[Page images and extracted text]

*** Block opens ***

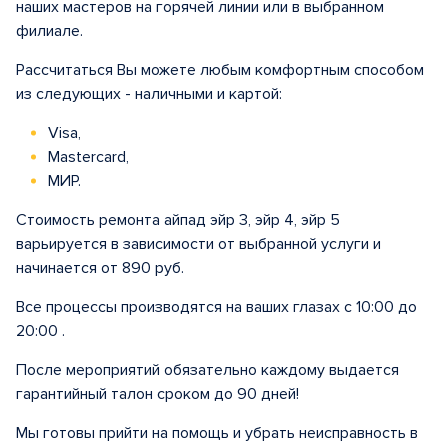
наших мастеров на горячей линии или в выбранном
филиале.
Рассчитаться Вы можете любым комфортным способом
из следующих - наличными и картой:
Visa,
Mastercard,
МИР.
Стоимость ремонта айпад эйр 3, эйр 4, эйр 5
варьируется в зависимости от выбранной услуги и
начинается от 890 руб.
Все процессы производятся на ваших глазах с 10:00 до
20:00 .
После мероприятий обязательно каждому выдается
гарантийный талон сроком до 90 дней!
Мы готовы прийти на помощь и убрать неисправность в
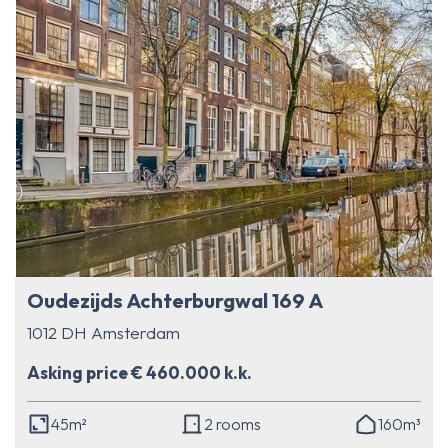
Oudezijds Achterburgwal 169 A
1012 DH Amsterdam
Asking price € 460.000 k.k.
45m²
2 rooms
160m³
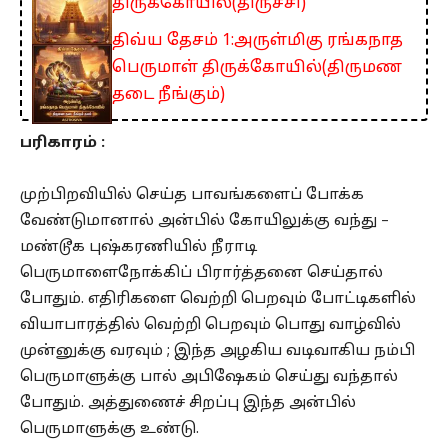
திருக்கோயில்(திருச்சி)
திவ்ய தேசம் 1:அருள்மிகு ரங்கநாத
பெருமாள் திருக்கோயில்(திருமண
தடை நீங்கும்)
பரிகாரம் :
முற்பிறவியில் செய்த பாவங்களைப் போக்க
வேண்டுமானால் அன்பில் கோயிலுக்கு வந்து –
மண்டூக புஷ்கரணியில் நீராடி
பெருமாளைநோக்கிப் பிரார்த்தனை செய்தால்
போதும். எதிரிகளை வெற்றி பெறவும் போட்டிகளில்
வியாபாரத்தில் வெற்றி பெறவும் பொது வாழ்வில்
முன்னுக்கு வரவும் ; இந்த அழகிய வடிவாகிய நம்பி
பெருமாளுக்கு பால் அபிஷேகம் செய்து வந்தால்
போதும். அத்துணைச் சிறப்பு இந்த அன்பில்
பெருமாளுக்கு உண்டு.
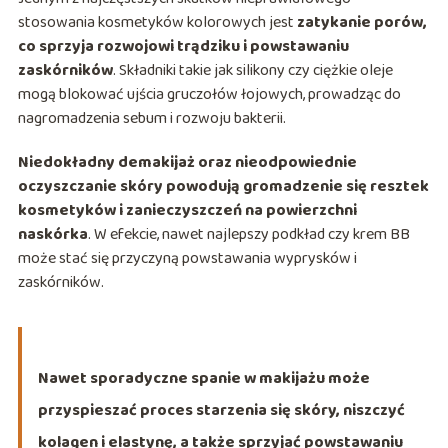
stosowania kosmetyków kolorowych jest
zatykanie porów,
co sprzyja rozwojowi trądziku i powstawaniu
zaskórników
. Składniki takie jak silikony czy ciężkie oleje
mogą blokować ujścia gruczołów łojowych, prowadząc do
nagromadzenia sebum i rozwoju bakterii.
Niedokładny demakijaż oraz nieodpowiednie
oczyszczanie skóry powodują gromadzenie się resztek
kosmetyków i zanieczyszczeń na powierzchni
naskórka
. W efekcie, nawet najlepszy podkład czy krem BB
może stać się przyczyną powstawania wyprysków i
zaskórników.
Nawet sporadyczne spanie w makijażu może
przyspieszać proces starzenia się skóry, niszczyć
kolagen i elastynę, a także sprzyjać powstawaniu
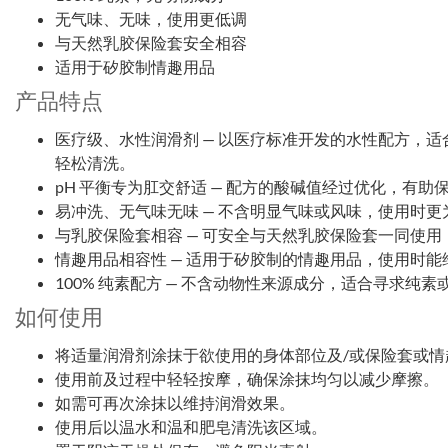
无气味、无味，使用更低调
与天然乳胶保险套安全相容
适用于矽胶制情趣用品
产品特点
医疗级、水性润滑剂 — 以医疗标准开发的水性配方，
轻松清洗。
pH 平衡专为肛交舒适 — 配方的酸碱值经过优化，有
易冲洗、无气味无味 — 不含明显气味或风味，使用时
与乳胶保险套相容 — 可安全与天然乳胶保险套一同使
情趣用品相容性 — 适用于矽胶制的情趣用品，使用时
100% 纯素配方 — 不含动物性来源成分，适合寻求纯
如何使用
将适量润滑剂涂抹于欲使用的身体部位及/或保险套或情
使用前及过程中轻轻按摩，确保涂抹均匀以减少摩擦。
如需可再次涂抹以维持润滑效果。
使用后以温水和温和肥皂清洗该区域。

*** Block closes ***

■ What the task requires
Within the data above, find the lines that contain the word "powstawaniu" and copy each of them.

■ Result of this exercise
co sprzyja rozwojowi trądziku i powstawaniu
kolagen i elastynę, a także sprzyjać powstawaniu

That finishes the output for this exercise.